- [Source document]
++++++++++

Bulk move repository forks across owners under a single github user account

Introduction

I implemented a python script to bulk move repository forks from my personal account to another organization account owned by me using same login account. I worked on it to appease my OCD after realizing the number of forked repositories had proliferated too much compared to my personal repositories. So I decided to de-clutter them from my view on github home page and give space and focus to my personal projects. But I couldn't bring myself to delete them all because these forks were interesting enough to me at some point to warrant a fork and I didn't want to lose them. So, I wrote a script as any software engineer is wont to do to move them out of my sight but still accessible if and when I need them.

Process

Even a simple programming task as this was ripe with few interesting cases that I had to handle:

Code

The entire script is reproduced below.

#!/usr/bin/env python3

# Tested with python 3.8.5
# Dependency:
# 
# pip install PyGithub
#
# Usage:
#
# chmod +x bulk_move_forks.py
# GITHUB_ACCESS_TOKEN=<your token> MIGRATE_FROM_OWNER=<from_repo|org> MIGRATE_TO_OWNER=<to_repo|org>  ./bulk_move_forks.py
# 
# Note: This only supports moving between two login's from within a current user account since that is my use-case.
#
# License:
# MIT License

import os
import sys
import warnings
import json
import time
from github import Github, GithubException
from github.Repository import Repository
from urllib import request
from urllib import parse
from urllib.error import HTTPError

def start():
    GITHUB_ACCESS_TOKEN = os.getenv('GITHUB_ACCESS_TOKEN')
    MIGRATE_FROM_OWNER = os.getenv('MIGRATE_FROM_OWNER')
    MIGRATE_TO_OWNER = os.getenv('MIGRATE_TO_OWNER')

    if not GITHUB_ACCESS_TOKEN:
        sys.exit('Cannot proceed without Github Access Token. Exiting...')

    _process_current_user_forks(GITHUB_ACCESS_TOKEN, MIGRATE_FROM_OWNER,
                              MIGRATE_TO_OWNER)

def _process_current_user_forks(access_token, from_owner, to_owner):
    g = Github(access_token)
    u = g.get_user()

    from_repos = set()
    to_repos = set()

    from_count = 0
    to_count = 0

    try:
        for repo in u.get_repos():
            if repo.fork: # only consider forks to migrate
                if repo.owner.login == from_owner:
                    print('{}: repo {} is a fork.'.format(from_owner, repo.full_name))
                    from_count += 1
                    from_repos.add(CustomComparatorRepository(repo))
                elif repo.owner.login == to_owner:
                    print('{}: repo {} is a fork.'.format(to_owner, repo.full_name))
                    to_count += 1
                    to_repos.add(CustomComparatorRepository(repo))

++++++++++

- [Requirement 1]
Quote the write-up on bulk moving GitHub forks from "MIGRATE_TO_OWNER = os.getenv('MIGRATE_TO_OWNER')" to "g = Github(access_token)".
- [Requirement 2]
Extend the write-up on bulk moving GitHub forks, picking up right after its last line.

- [Dataset excerpt]

++++++++++

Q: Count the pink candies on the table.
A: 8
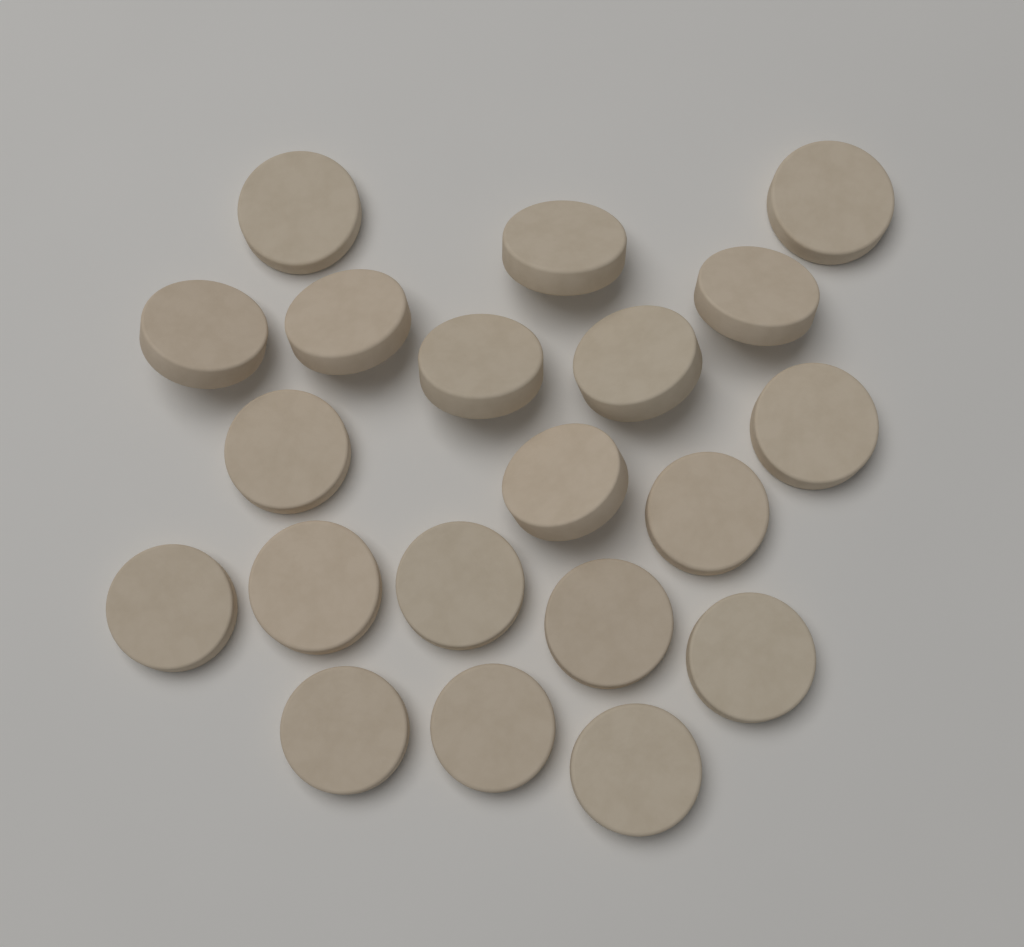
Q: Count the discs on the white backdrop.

++++++++++

- [Task output 1]
MIGRATE_TO_OWNER = os.getenv('MIGRATE_TO_OWNER')

    if not GITHUB_ACCESS_TOKEN:
        sys.exit('Cannot proceed without Github Access Token. Exiting...')

    _process_current_user_forks(GITHUB_ACCESS_TOKEN, MIGRATE_FROM_OWNER,
                              MIGRATE_TO_OWNER)

def _process_current_user_forks(access_token, from_owner, to_owner):
    g = Github(access_token)

- [Task output 2]
                else:
                    warnings.warn('user {} doesn\'t own {} and {}. Skipping...'.format(u.login, from_owner, to_owner))

        print('Total forks for {}/{} = {}'.format(u.login, from_owner, from_count))
        print('Total forks for {}/{} = {}'.format(u.login, to_owner, to_count))

        # Step 1) move repos - ignore repo in from_owner that is already present in to_owner
        repos_to_move = from_repos.difference(to_repos)
        print('Repo in {} not in {} is {}. Total - {}'.format(from_owner,
                                                                to_owner,
                                                                repos_to_move,
                                                                len(repos_to_move)))
        _move_repos(access_token, repos_to_move, u, from_owner, to_owner)

        # Step 2) remove the duplicate repo in from_owner since it is already present
        # in to_owner
        repos_to_delete = from_repos.intersection(to_repos)
        print('Repo in {} and in {} is {}. Total - {}'.format(from_owner,
                                                                to_owner,
                                                                repos_to_delete,
                                                                len(repos_to_delete)))
        _delete_repos(repos_to_delete)

    except GithubException as ge:
        sys.exit('Error accessing github API - {}'.format(ge))

    print('Done...')

def _delete_repos(repos_to_delete):
    for repo in repos_to_delete:
        print('Deleting {}'.format(repo.name))
        repo.delete()
        print('Successfully deleted.')

def _move_repos(access_token, repos_to_move, user, from_owner, to_owner):
    # use urllib since pyGithub doesn't support Repo move api :(
    from_owner = from_owner.split('/')[0]
    to_owner = to_owner.split('/')[0]
    for repo in repos_to_move:
        url = 'https://api.github.com/repos/{owner}/{repo}/transfer'.format(owner=from_owner,repo=repo.name)
        data = {'new_owner': to_owner}
        body = json.dumps(data).encode('utf-8')
        headers = {'Content-Type': 'application/json', 'Authorization':
                   'token {}'.format(access_token)}
        r = request.Request(url,
                            data=body, headers=headers)
        #transfer ownership
        transfer_response_msg = 'transferring {} from owner {} to owner {}'.format(repo.name, from_owner, to_owner)
        try:
            response = request.urlopen(r)
            if response.getcode() == 202:
                print('Succeeded in '+transfer_response_msg)
            else:
                print('Failed in '+transfer_response_msg)
        except HTTPError as e:
            print('Failed in '+ transfer_response_msg)
            print('API Error response - {}'.format(e))

        # sleep for 1 second so that we don't overload the github api (we
        # could parse the response header for X-RateLimit-* but this would do
        # for now (:=
        time.sleep(1)

class CustomComparatorRepository(Repository):
    def __init__(self, repo):
        self.repo = repo
        # simple hack to avoid writing pass-through's since we only need few
        # attributes.
        self._name = repo._name
        self._requester = repo._requester
        self._url = repo._url
    def __eq__(self, other):
        return self.repo.name == other.repo.name
    def __hash__(self):
        return hash(self.repo.name)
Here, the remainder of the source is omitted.